One thing is clear: our fight is not over. I implore all disabled people when they encounter discrimination to file complaints and keep filing until we get the ADA enforced. Alaw is only as good as its enforcement. If we don't hold their feet to the fire, who will?

Phyllis Rubenfeld, Ed.D.
New York City

Prostheses as weapons

I am a fan of pro-wrestling. Recently, a TV wrestling show "honored" two wrestling legends - one an older man who has a below-the-knee amputation due to a car accident. The color commentator started cracking amputee jokes as soon as this man came out. During the plaque presentation, the commentator got into the ring and ripped the man's prosthesis off and used it as a weapon against the other honoree!!

I couldn't believe it! I know that in pro-wrestling all action's pre-determined, so the man had to agree to this. That's not what bothers me. But the show's demographics are males between the ages of 12 and 18 - what kind of a message is this sending them? The same thing happened on the show a few years ago. I protested, but nothing changed. The World Wrestling Federation needs to see the error of their ways and apologize.

Angela Doan


Legalize euthanasia

I can understand that legalized euthanasia may and probably has been misused; however, for some folks it is what they want.

My godmother told me several years before her death that she belonged to the Hemlock Society and that she had an incurable cancer. She told me that when she could not take care of pain that she would use the "Hemlock."

I knew then, as I know now (having watched my mother-in-law die screaming with pain as she had for 4 months prior to her final hemorrhage) that pain treatment is at the best an unclear page in medicine. My godmother had her full mental capacity when she told me. It was her decision. It should be a person's decision, without family interference, legal interference, or hospital interference.

I agree that your stories show interference of the worst kind. Making things legal could remove some of the worst, because there could be penalties for interference. If a person is on life support, it is now a family decision to remove those electronic supports; however if a person is screaming with pain and knows that they do not have an iota of a chance for survival, leaving that person screaming is also an injustice of a terrible kind. Even so, it is that person's decision - not mine. I just want to make it legal for that person to die with dignity and as that person wishes. Without legality the picture may be even worse.

Marion R. S. Lorr


Virginia's "first wheelchair' and language problems

"Virginia has had its first black governor. We've had our first woman attorney general and now we'll have the first lieutenant governor in a wheelchair," Lt. Gov.-elect John Hager told reporters last fall when he won the election. Hager always announced his wheelchair right up front so business could go on.

The next morning, the Roanoke Times reported that Hager "has been confined to a wheelchair since he contracted polio in 1974." Poor wheelchair user, how could he have won, being so inferior he can't even walk? That's what was implied. WFIR Radio added to the insult by reporting every half hour that the "wheelchair bound" Hager had won. If he'd had freckles, red hair, glasses or ulcers, would that have been included in the report?
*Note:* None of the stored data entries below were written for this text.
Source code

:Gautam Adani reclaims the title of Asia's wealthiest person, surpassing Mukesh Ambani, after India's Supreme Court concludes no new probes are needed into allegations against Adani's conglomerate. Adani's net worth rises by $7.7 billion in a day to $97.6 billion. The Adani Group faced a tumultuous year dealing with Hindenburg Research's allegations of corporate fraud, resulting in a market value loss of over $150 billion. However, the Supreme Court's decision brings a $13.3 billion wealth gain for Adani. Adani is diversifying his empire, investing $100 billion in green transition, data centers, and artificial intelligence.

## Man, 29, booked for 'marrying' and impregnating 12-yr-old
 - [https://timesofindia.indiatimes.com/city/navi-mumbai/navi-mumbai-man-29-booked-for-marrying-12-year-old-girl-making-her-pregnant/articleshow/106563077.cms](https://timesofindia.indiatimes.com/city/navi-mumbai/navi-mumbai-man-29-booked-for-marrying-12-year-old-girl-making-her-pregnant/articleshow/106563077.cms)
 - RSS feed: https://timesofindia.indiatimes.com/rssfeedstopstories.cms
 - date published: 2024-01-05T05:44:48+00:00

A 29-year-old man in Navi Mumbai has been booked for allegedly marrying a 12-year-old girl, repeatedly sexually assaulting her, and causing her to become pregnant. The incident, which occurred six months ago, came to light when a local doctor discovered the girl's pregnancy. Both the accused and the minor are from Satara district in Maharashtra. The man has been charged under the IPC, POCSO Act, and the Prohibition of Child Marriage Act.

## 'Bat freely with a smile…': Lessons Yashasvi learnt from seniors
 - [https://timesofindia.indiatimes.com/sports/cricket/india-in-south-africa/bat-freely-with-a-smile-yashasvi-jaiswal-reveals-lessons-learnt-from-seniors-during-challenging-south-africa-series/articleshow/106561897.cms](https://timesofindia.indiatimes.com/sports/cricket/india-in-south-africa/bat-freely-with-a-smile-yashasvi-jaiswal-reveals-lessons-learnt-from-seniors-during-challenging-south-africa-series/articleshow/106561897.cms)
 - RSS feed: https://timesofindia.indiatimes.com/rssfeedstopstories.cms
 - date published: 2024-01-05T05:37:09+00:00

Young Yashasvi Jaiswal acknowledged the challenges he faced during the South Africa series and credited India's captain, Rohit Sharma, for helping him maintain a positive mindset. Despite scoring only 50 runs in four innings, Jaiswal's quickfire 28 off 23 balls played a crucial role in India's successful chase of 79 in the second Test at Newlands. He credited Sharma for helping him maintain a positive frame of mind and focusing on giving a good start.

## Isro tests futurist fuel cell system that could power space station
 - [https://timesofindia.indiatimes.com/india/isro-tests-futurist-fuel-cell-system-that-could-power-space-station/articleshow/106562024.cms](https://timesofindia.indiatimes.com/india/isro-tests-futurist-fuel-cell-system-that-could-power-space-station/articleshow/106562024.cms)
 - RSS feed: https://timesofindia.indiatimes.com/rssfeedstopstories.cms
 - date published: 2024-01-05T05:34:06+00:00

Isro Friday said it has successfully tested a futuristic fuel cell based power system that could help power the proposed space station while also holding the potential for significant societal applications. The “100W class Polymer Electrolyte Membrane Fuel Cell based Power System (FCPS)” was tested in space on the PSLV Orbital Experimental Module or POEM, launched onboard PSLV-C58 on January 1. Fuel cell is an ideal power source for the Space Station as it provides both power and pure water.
I think not.

Karen Michalski, director of Roanoke's Blue Ridge Independent Living Center called the station to let them know the term wasn't in good taste. But the piece had already run and it wasn't re-done. She also wrote a letter to the newspaper.

Michalski sends guidelines on terminology to the media frequently. The ones she uses are from the Research and Training Center on Independent Living (4089 Dole Bldg., University of Kansas, Lawrence KS 66045, 913/864-4095; fax 864-5063) and cost 35 cents each. These guidelines are endorsed by over a hundred disability organizations; they list all disabilities.

Some tips: Don't magnify the disability; don't insult an ordinary human by seeing only wheels, a cane, a "speech impairment." People aren't "bound" with a rope to their wheelchairs.

Society needs to be taught manners about easy-on-the-ears ways to describe persons who have developed disabilities later in life or who were born with them. They have enough to deal with without being insulted.